- **TRY IT**
Every record must appear in your copy exactly as written, with no pictures.

- **Limb landmark coordinates**
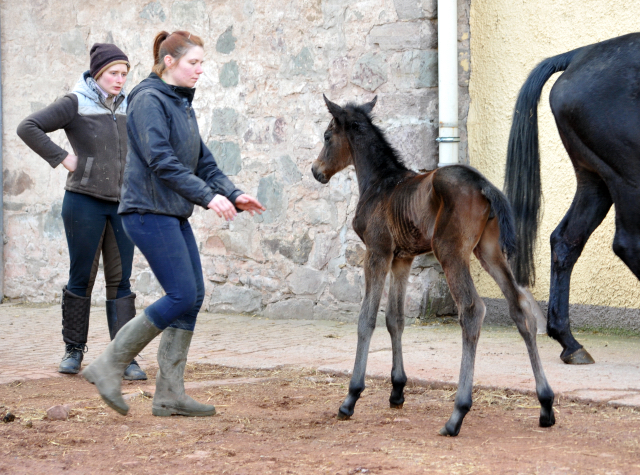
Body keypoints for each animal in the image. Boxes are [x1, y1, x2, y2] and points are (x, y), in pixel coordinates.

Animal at [312, 95, 556, 436]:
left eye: (327, 136)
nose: (316, 171)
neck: (379, 184)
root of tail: (484, 185)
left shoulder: (377, 251)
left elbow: (367, 319)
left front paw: (351, 397)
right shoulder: (402, 258)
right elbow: (395, 319)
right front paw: (397, 390)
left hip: (450, 251)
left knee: (472, 310)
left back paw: (457, 414)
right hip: (489, 251)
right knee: (520, 308)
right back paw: (545, 404)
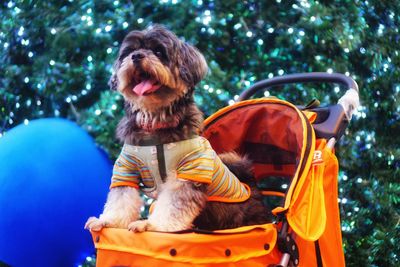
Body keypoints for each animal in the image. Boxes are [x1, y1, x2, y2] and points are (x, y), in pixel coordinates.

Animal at [84, 25, 272, 234]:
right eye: (129, 51)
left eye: (159, 52)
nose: (136, 56)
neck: (155, 124)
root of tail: (252, 186)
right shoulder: (126, 169)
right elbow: (120, 198)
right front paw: (108, 221)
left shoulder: (189, 171)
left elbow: (174, 204)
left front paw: (152, 225)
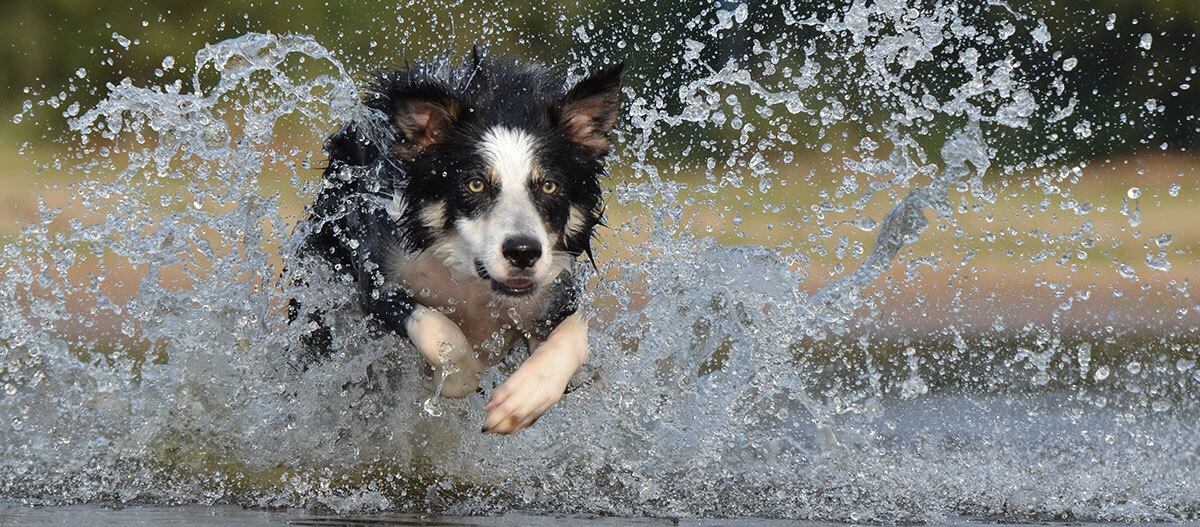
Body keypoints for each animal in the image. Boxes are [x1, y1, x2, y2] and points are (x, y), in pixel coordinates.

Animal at [289, 51, 624, 434]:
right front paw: (456, 375)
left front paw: (523, 399)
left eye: (549, 186)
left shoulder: (553, 292)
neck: (471, 280)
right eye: (475, 184)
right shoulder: (377, 277)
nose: (523, 252)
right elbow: (438, 330)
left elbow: (574, 336)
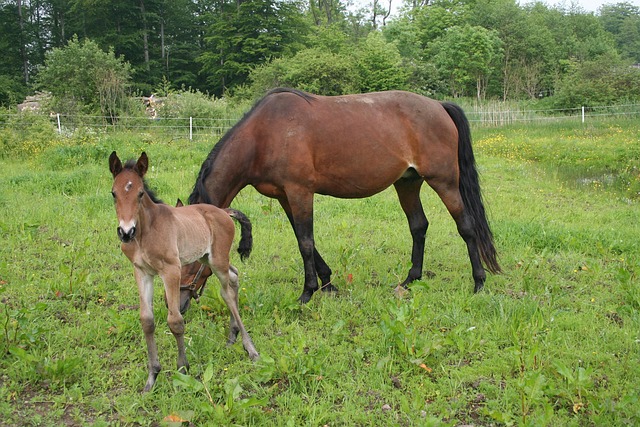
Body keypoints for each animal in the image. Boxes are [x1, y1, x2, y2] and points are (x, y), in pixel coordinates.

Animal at [109, 151, 259, 392]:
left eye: (140, 193)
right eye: (113, 193)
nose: (125, 232)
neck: (146, 232)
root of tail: (223, 211)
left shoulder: (171, 270)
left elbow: (175, 321)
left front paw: (182, 369)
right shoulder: (142, 272)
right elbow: (147, 320)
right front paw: (152, 377)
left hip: (217, 260)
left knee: (227, 293)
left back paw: (250, 348)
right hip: (206, 258)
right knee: (234, 276)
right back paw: (232, 337)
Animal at [185, 88, 501, 304]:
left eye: (189, 261)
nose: (182, 304)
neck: (265, 134)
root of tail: (439, 105)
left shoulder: (300, 192)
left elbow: (305, 242)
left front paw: (308, 292)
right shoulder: (285, 196)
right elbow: (304, 239)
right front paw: (327, 282)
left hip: (444, 182)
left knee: (466, 227)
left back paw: (479, 283)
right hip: (408, 183)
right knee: (419, 226)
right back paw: (411, 280)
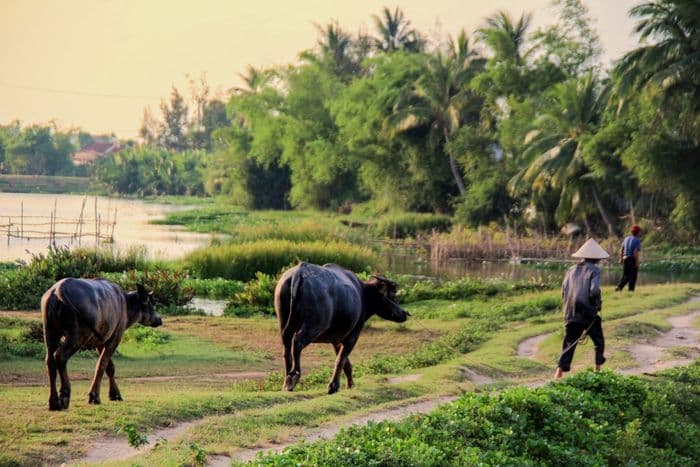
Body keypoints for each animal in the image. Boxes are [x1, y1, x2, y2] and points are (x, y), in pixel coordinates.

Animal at [43, 278, 163, 410]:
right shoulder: (115, 337)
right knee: (60, 356)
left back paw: (53, 402)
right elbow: (102, 364)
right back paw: (64, 397)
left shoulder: (100, 341)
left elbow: (110, 367)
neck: (125, 305)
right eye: (152, 304)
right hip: (77, 335)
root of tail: (59, 289)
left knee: (50, 361)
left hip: (50, 332)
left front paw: (115, 394)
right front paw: (95, 396)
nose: (160, 319)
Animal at [272, 264, 408, 394]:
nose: (405, 313)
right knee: (298, 342)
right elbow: (341, 360)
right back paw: (293, 377)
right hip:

- **EXERCISE RESULT**
Body keypoints for each animal in the image. Boxes are [x1, y1, x2, y2] and points are (x, y), in pixel coordinates.

Animal at [312, 95, 556, 436]:
left eye: (327, 136)
nose: (316, 171)
neck: (379, 184)
root of tail: (484, 185)
left shoulder: (377, 251)
left elbow: (367, 319)
left front paw: (351, 397)
right shoulder: (402, 258)
right elbow: (395, 319)
right front paw: (397, 390)
left hip: (450, 251)
left knee: (472, 310)
left back paw: (457, 414)
right hip: (489, 251)
right knee: (520, 308)
right back paw: (545, 404)
Body keypoints for each animal in the image. Boxes are [x1, y1, x2, y2] and points are (x, y), in pixel coordinates.

Animal at [84, 25, 272, 234]:
right eye: (129, 51)
left eye: (159, 52)
nose: (136, 56)
neck: (155, 124)
root of tail: (252, 186)
right shoulder: (126, 169)
right elbow: (120, 198)
right front paw: (108, 221)
left shoulder: (189, 171)
left elbow: (174, 204)
left front paw: (152, 225)
Body keypoints for each animal in the image. Boxes are [x1, y1, x2, y2] and points are (x, y), in pixel coordinates.

Animal at [289, 51, 624, 434]:
right front paw: (456, 375)
left front paw: (523, 399)
left eye: (549, 186)
left shoulder: (553, 292)
neck: (471, 280)
right eye: (475, 184)
right shoulder: (377, 277)
nose: (523, 252)
right elbow: (438, 330)
left elbow: (574, 336)
Body keypoints for each animal in the image. Boxes are [x1, y1, x2, y2] and points are (x, y), in pixel coordinates.

Animal at [109, 151, 259, 392]:
left eye: (140, 193)
right eye: (113, 193)
nose: (125, 232)
neck: (146, 232)
root of tail: (223, 211)
left shoulder: (171, 270)
left elbow: (175, 321)
left front paw: (182, 369)
right shoulder: (142, 272)
right elbow: (147, 320)
right front paw: (152, 377)
left hip: (217, 260)
left knee: (227, 293)
left back paw: (250, 348)
right hip: (206, 258)
right knee: (234, 276)
right back paw: (232, 337)
Animal at [185, 88, 501, 304]:
left eye: (189, 261)
nose: (182, 304)
neck: (265, 134)
root of tail: (439, 105)
left shoulder: (300, 192)
left elbow: (305, 242)
left front paw: (308, 292)
right shoulder: (285, 196)
right elbow: (304, 239)
right front paw: (327, 282)
left hip: (444, 182)
left knee: (466, 227)
left back paw: (479, 283)
right hip: (408, 183)
right knee: (419, 226)
right back paw: (411, 280)
Body keypoints for each animal in the image. Boxes are [x1, y1, x2, y2] and points are (x, y), in pixel coordinates.

Animal at [43, 278, 163, 410]:
right shoulder: (115, 337)
right knee: (60, 356)
left back paw: (53, 402)
right elbow: (102, 364)
right back paw: (64, 397)
left shoulder: (100, 341)
left elbow: (110, 367)
neck: (125, 305)
right eye: (152, 304)
right hip: (77, 335)
root of tail: (59, 289)
left knee: (50, 361)
left hip: (50, 332)
left front paw: (115, 394)
right front paw: (95, 396)
nose: (160, 319)
Animal at [272, 264, 408, 394]:
nose: (405, 313)
right knee: (298, 342)
right elbow: (341, 360)
right back paw: (293, 377)
right hip:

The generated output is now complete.